Rough Crossing - Fronleichnam 2012

2. Auf nach Enkhuizen

Immer dichter wird die Bewölkung - Altostratus - lange wird es nicht mehr dauern, dann tropft es.

In der Nacht frischt der Wind deutlich auf, Böen lassen die Fallen klappern, es singt und heult in den Wanten. Dann und wann knallt irgendwo eine Böe in irgendwas, viele neue Geräusche im Hafen. Wir liegen in Enkhuizen und die fahle Morgensonne wird immer wieder von massiven Wolkenbänken verdeckt.

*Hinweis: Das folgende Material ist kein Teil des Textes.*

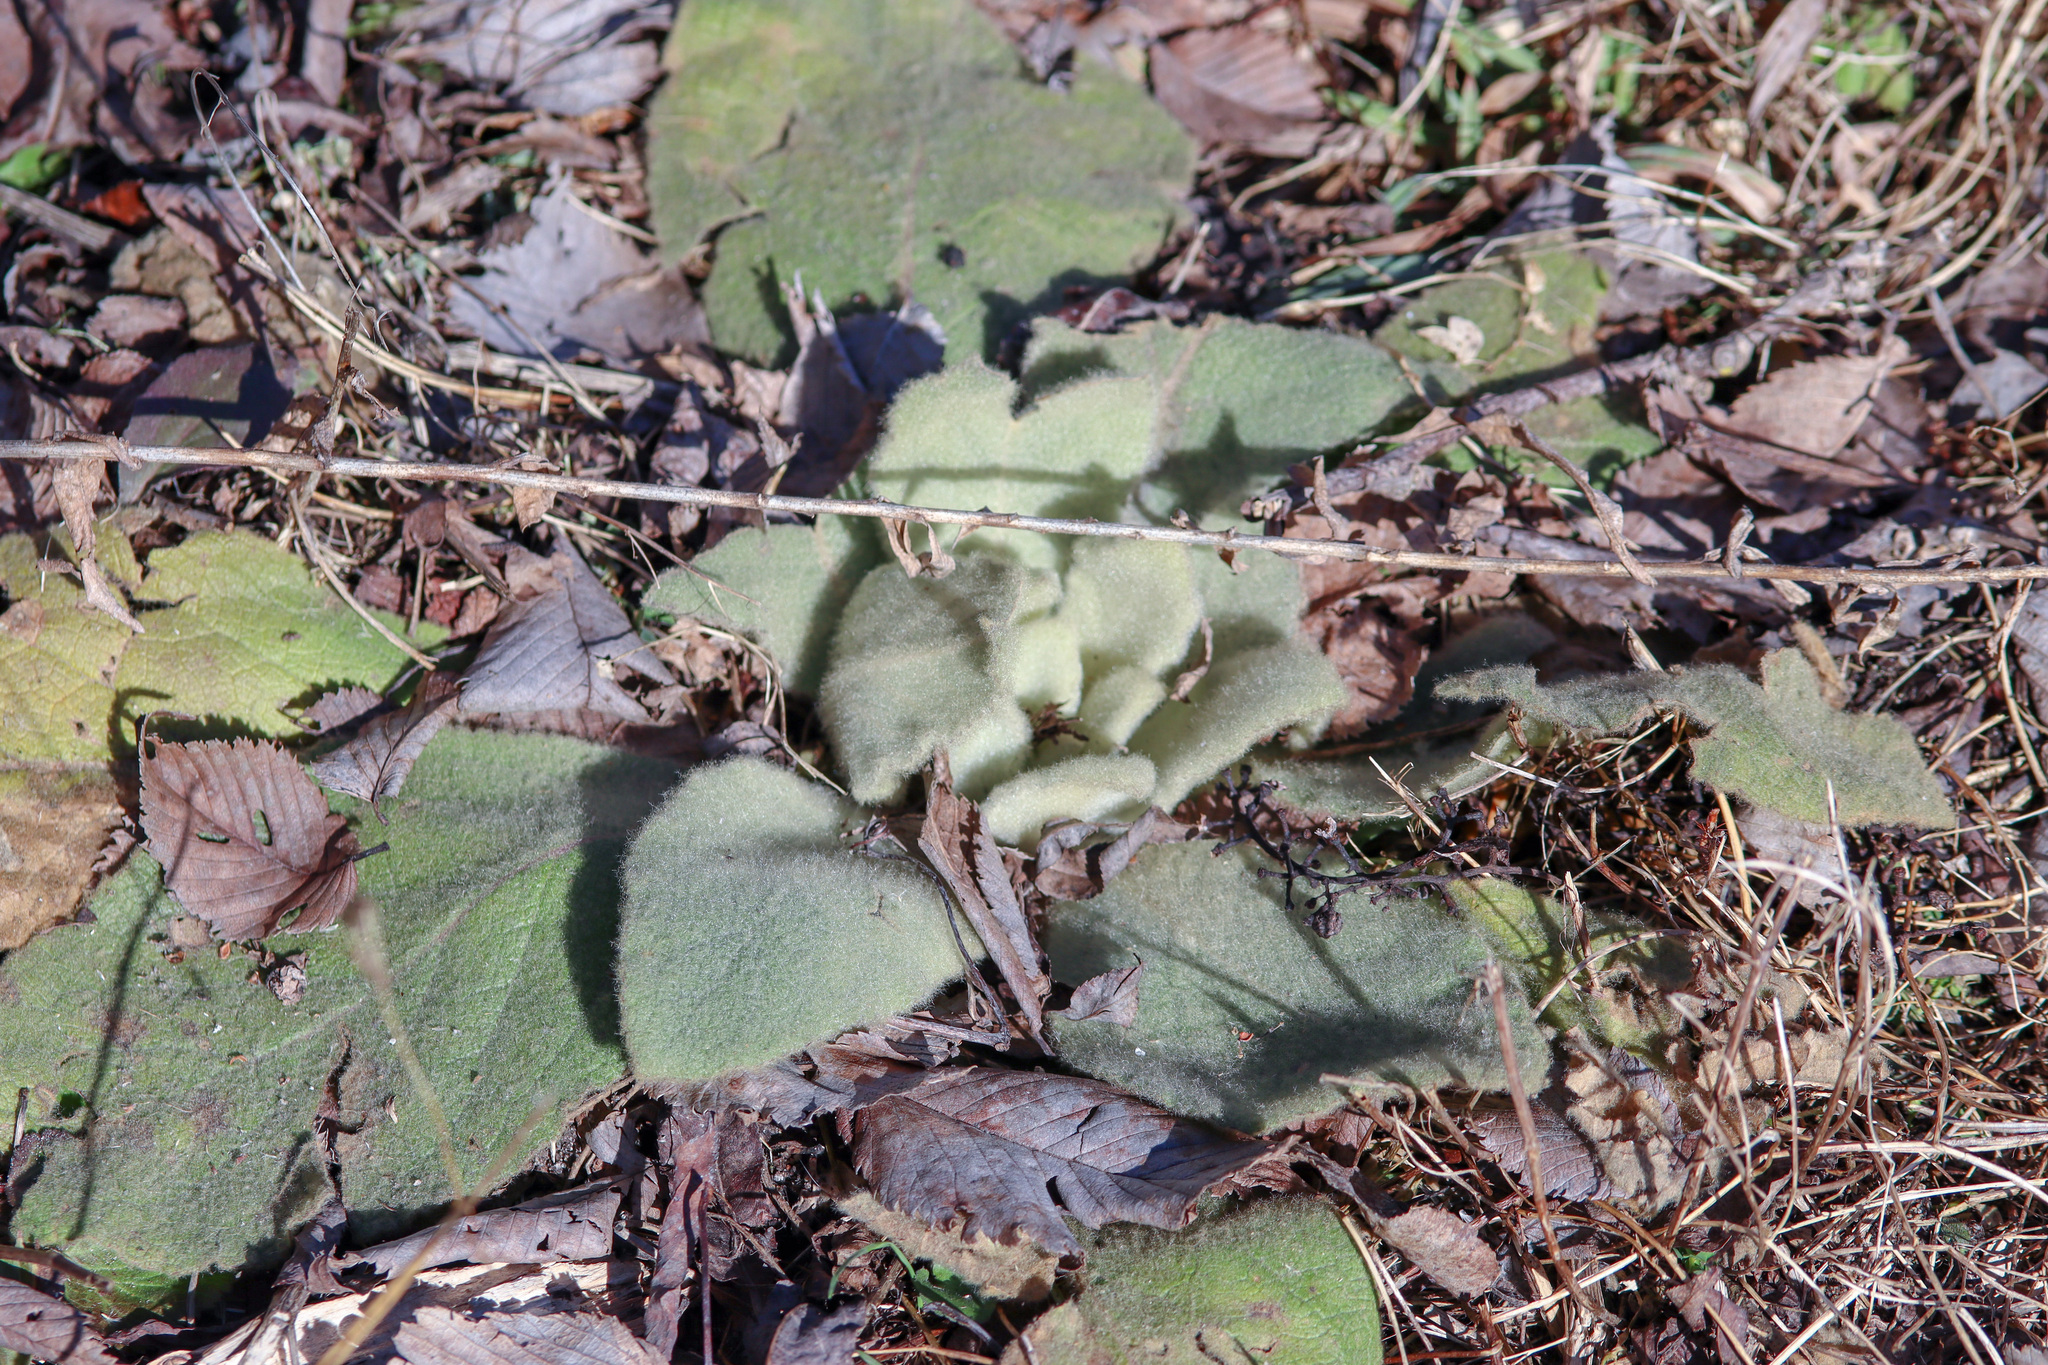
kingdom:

Die Flaggen knattern im Wind. Sie ist da, die Sturmfront!

Selbst im kleinen überschaubaren Hafenbecken kann sie Wellen machen - die Böen zeichnen ihre Muster aufs Wasser wenn sie durch den Hafen zischen. Nun wird es wirklich so wie vorhergesagt - Wind ohne Ende. Doch erst einmal bleiben wir ruhig. Wir haben für diesen Tag nur einen kleinen Sprung entlang der Westküste vorgesehen, wollen uns unter Landabdeckung heimlich bis nach Medemblik schleichen. Dabei kann uns der Wind nicht wirklich Probleme machen und wir können dort abwarten und entscheiden wie es weiter geht. Ob es wirklich die vorhergesagten 9 und 10 Bft. gibt. Kluger Plan, hat ja auch Wijnand ausgeheckt. Aber erst Mal wird anständig gefrühstückt und dann bleibt noch Zeit für einen Bummel durchs Städtchen.